EXERCISE AIM
Pictures aside, write out the data exactly as it reads.

INFORMATION SHOWN
+ + +
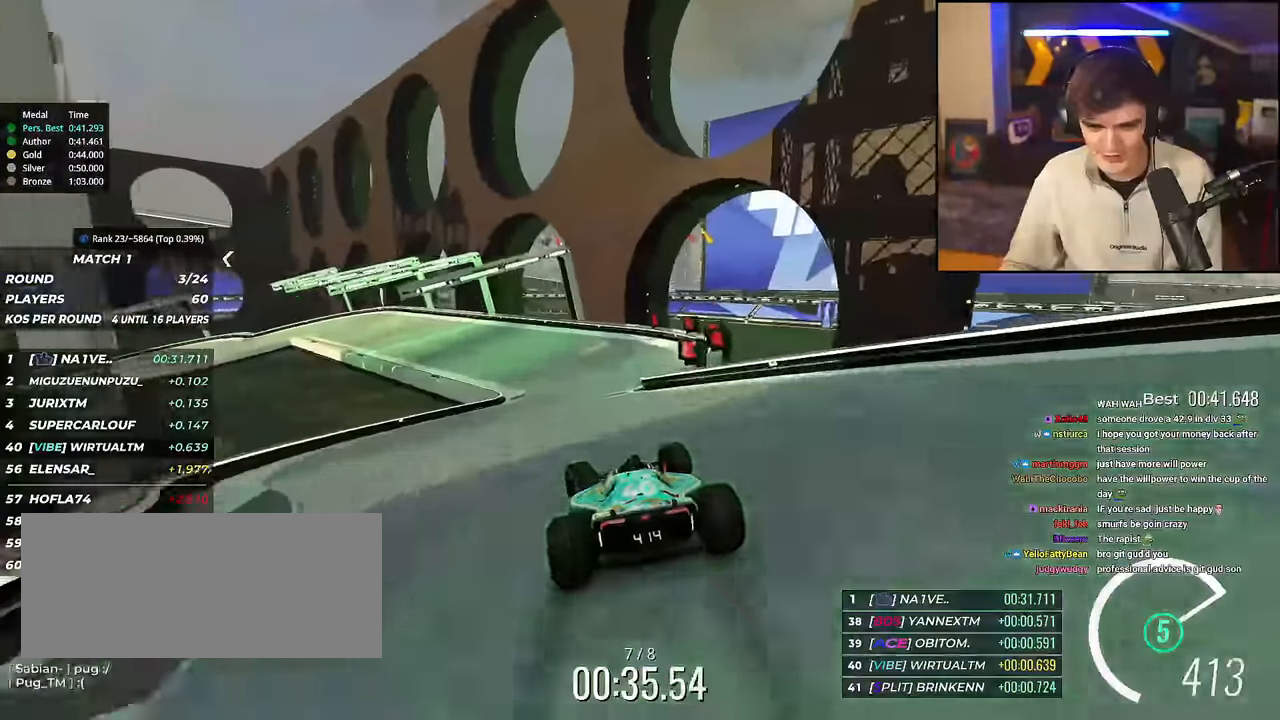
{"keys": ["left", "up"], "events": [[167, "up", "up"], [267, "up", "down"], [367, "brake", "up"]]}
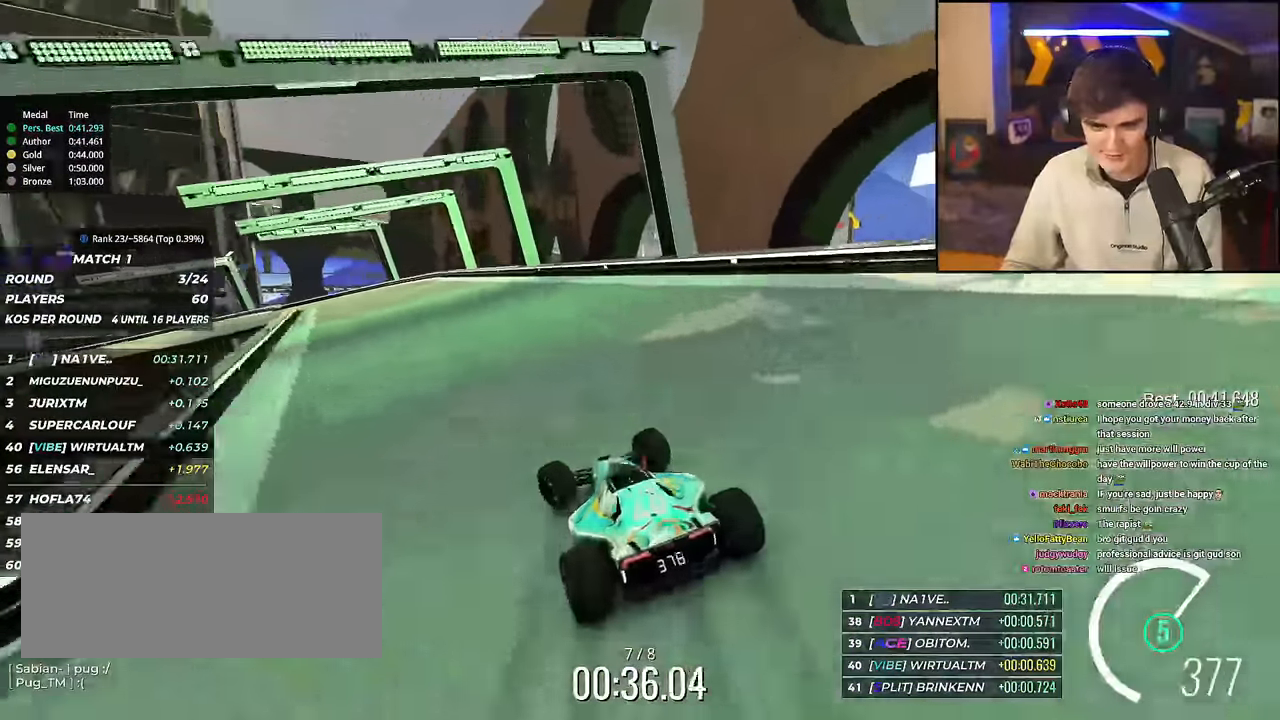
{"keys": ["left", "up"], "events": []}
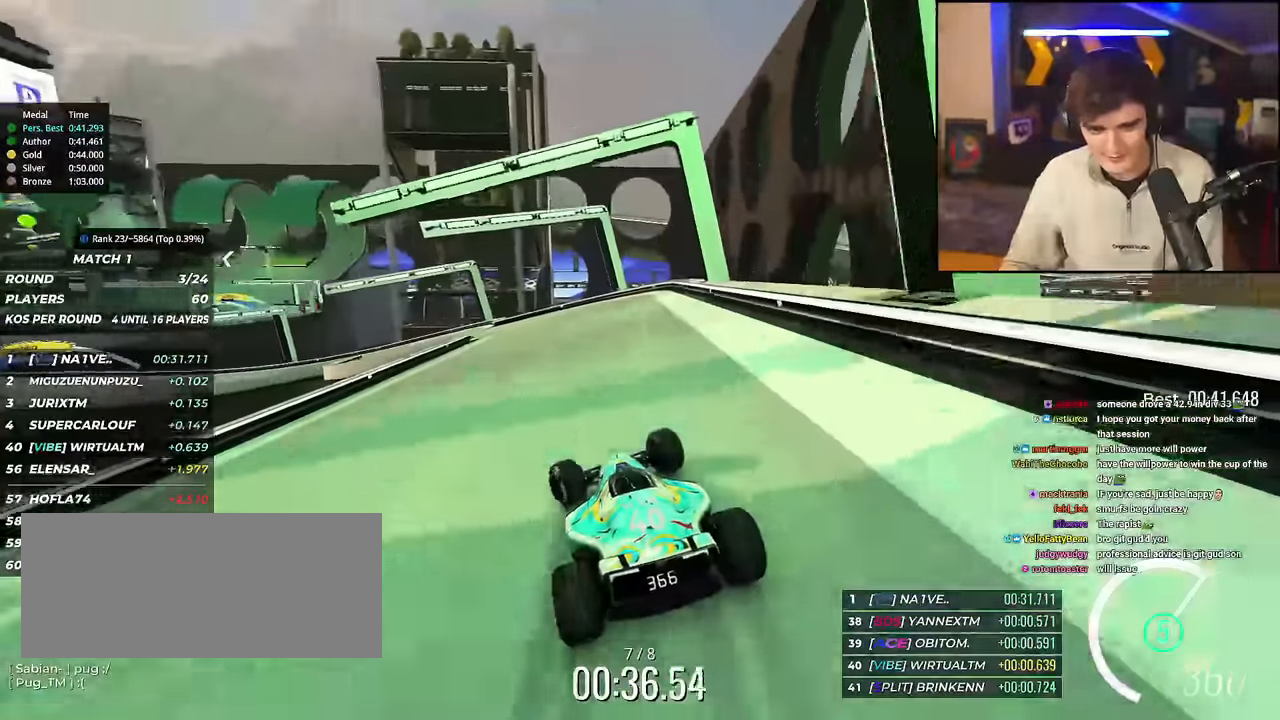
{"keys": ["left", "up"], "events": []}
+ + +
RESPONSE
{"keys": ["left", "up"], "events": [[167, "up", "up"], [267, "up", "down"], [367, "brake", "up"]]}
{"keys": ["left", "up"], "events": []}
{"keys": ["left", "up"], "events": []}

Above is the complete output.